Celebrity chef Assaf Granit joins Israel’s deep-tech investment scene
Chef partners with IL Ventures to rethink hospitality and catering.
Chef Assaf Granit, who already holds a long list of catering contracts with high-tech companies, is deepening his grip on Israel’s growth engine. Calcalist has learned that Granit, owner of the Machneyuda culinary group, is joining the venture capital fund IL Ventures. Granit will serve as a strategic adviser to the fund, which specializes in deep-tech investments and is currently raising $100 million for its second fund.
Granit’s aim, together with IL Ventures partners Elad Frenkel and Yoni Heilbronn, is to invest in technologies that could transform the hospitality, catering, and hotel industries, sectors that have seen relatively little technological disruption to date.
These industries are currently grappling with a chronic labor shortage and are increasingly seeking innovative solutions, including robotics, to address the challenge. Granit recently addressed the issue in an interview with Calcalist, saying: “The shortage of workers exists in this field as in all fields. It is going to change soon, because of the AI revolution. Many people will have to return to a labor market that relies on creation and manual work. Right now, the situation in Israel is no different from the rest of the world, it is difficult to find waiters, bartenders, and cooks.”
Granit’s exposure to the high-tech industry has grown in recent years after winning a series of tenders to provide catering services to employees of companies such as Nvidia, Wix, Rapyd, and Lightricks. The connection between Granit and the fund’s partners emerged by chance during a collaboration with Verstill, one of IL Ventures’ portfolio companies. Verstill has developed technology designed to streamline alcoholic beverage production by shortening aging times and enabling more precise control over flavors.

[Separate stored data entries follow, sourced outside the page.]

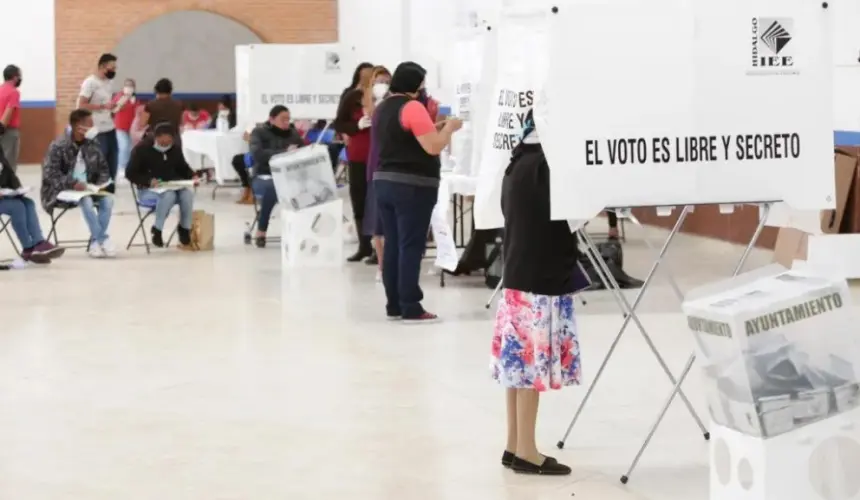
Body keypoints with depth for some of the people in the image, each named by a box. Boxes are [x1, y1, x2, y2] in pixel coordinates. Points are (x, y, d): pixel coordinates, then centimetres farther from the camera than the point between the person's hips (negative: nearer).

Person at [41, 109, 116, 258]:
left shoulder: (93, 144, 5)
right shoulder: (58, 146, -11)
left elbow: (103, 169, 12)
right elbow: (49, 173, -18)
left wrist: (101, 184, -10)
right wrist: (72, 184, -29)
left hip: (87, 189, 5)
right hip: (63, 190, -5)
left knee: (107, 199, -24)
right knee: (86, 200, -34)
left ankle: (95, 241, -19)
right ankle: (103, 240, -26)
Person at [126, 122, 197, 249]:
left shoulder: (175, 150, 6)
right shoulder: (142, 149, -8)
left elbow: (183, 168, 19)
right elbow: (131, 173, -9)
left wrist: (192, 176, -5)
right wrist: (148, 181, -26)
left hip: (172, 186, 5)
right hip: (148, 189, -5)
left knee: (188, 193, -28)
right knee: (169, 195, -37)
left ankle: (185, 233, -18)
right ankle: (157, 230, -23)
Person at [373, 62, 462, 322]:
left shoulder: (382, 108, 14)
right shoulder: (412, 107, -14)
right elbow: (433, 147, -18)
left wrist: (433, 126, 19)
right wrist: (449, 127, -1)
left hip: (384, 182, 9)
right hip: (412, 186, -8)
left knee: (392, 245, 9)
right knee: (411, 246, -7)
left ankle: (394, 305, 11)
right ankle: (410, 308, -7)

The Israeli company already works with beer and wine producers worldwide, as well as hotel chains and chef-led restaurants, an environment that caught Granit’s attention. Granit is known not only as a chef but also as a proponent of culinary entrepreneurship.
Heilbronn and Frenkel are currently completing investments from IL Ventures’ first fund, which manages $30 million, and have begun raising the second fund, expected to reach $100 million. IL Ventures focuses on deep technologies in areas such as robotics, logistics, AI-driven digital transformation, and supply chains. The fund typically invests at the earliest stages, primarily Seed rounds, with an emphasis on startups bringing advanced technologies into traditional industries.
Founded four years ago, IL Ventures has invested in several companies in addition to Verstill, including CaPow, which develops wireless charging solutions for robots in motion and raised $15 million from Toyota last year; Cybord, which uses AI to identify failures and defects in electronic components; and Pickommerce, which has developed an autonomous picking and packaging robot for integration into online commerce operations.